Coolant exits heat exchanger 267 via conduit 278 and enters
radiator 276 and eventually returns to the engine 272. In FIG. 9,
the hydraulic fluid is driven by hydraulic power unit 262 through
conduit 266 to liquid/liquid heat exchanger 267. In the heat
exchanger 267, heat is transferred from the engine coolant to the
hydraulic fluid and the heated hydraulic fluid is then carried to
the well via conduit 269. The warm hydraulic fluid then transfers
some of its heat to the well to prevent or at least reduce the
likelihood of ice forming downhole and prevent wax buildup by
keeping any paraffins in the liquid above their cloud point
temperature. The temperature of the hydraulic fluid may be
maintained to be sufficiently above ambient air temperature with
little operating cost and will maintain the wellbore and pipes
therein well above freezing and above the cloud point of any
paraffin in a gas well. It should be understood that it is
preferred for the heat exchanger 267 to heat the hydraulic fluid
prior to entering the well so that the hydraulic is warmest as it
enters the well and is coolest when entering the hydraulic power
unit 262.
Finally, the scope of protection for this invention is not limited
by the description set out above, but is only limited by the claims
which follow.

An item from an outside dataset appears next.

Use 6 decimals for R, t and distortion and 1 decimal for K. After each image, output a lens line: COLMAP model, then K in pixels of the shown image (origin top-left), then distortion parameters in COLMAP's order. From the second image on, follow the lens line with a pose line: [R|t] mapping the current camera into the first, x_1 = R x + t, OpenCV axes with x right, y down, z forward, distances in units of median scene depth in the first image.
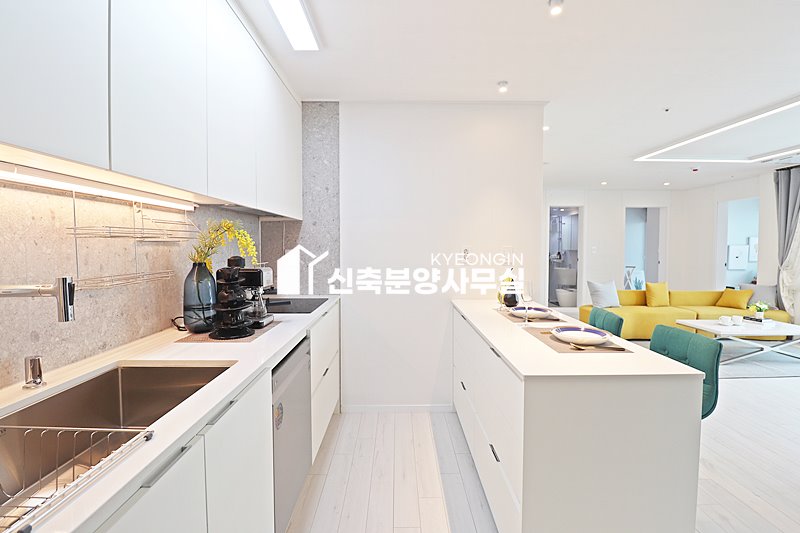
lens RADIAL K [[375.6, 0, 401.5], [0, 375.6, 259.8], [0, 0, 1]] dist [-0.020515, -0.001620]
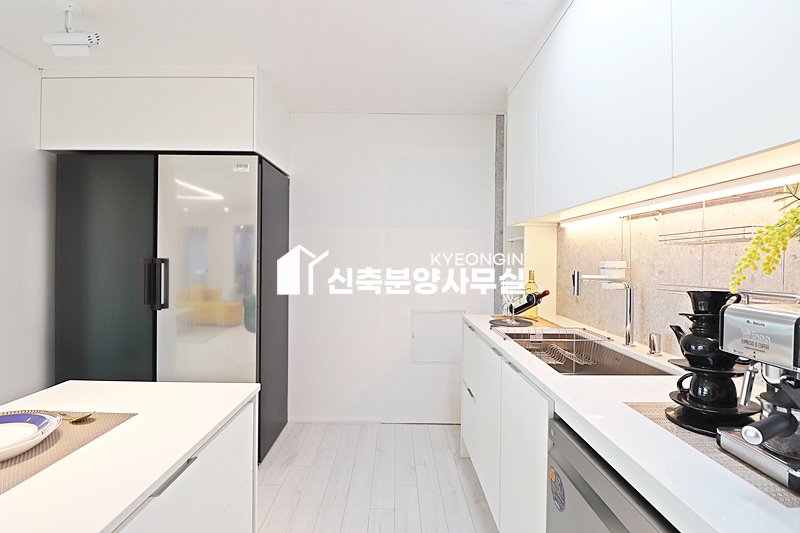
lens RADIAL K [[375.6, 0, 401.5], [0, 375.6, 259.8], [0, 0, 1]] dist [-0.020515, -0.001620]
pose [[-0.999883, 0.010355, -0.011248, -0.022442], [0.009887, 0.999114, 0.040906, -0.072198], [0.011662, 0.040790, -0.999100, 2.057854]]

That scope of the invention is intended to include
all equivalents of the subject matter of the claims. Each and every
claim is incorporated into the specification as an embodiment of
the present invention. Thus, the claims are part of the description
and are a further description and are in addition to the preferred
embodiments of the present invention. The discussion of any
reference is not an admission that it is prior art to the present
invention, especially any reference that may have a publication
date after the priority date of this application.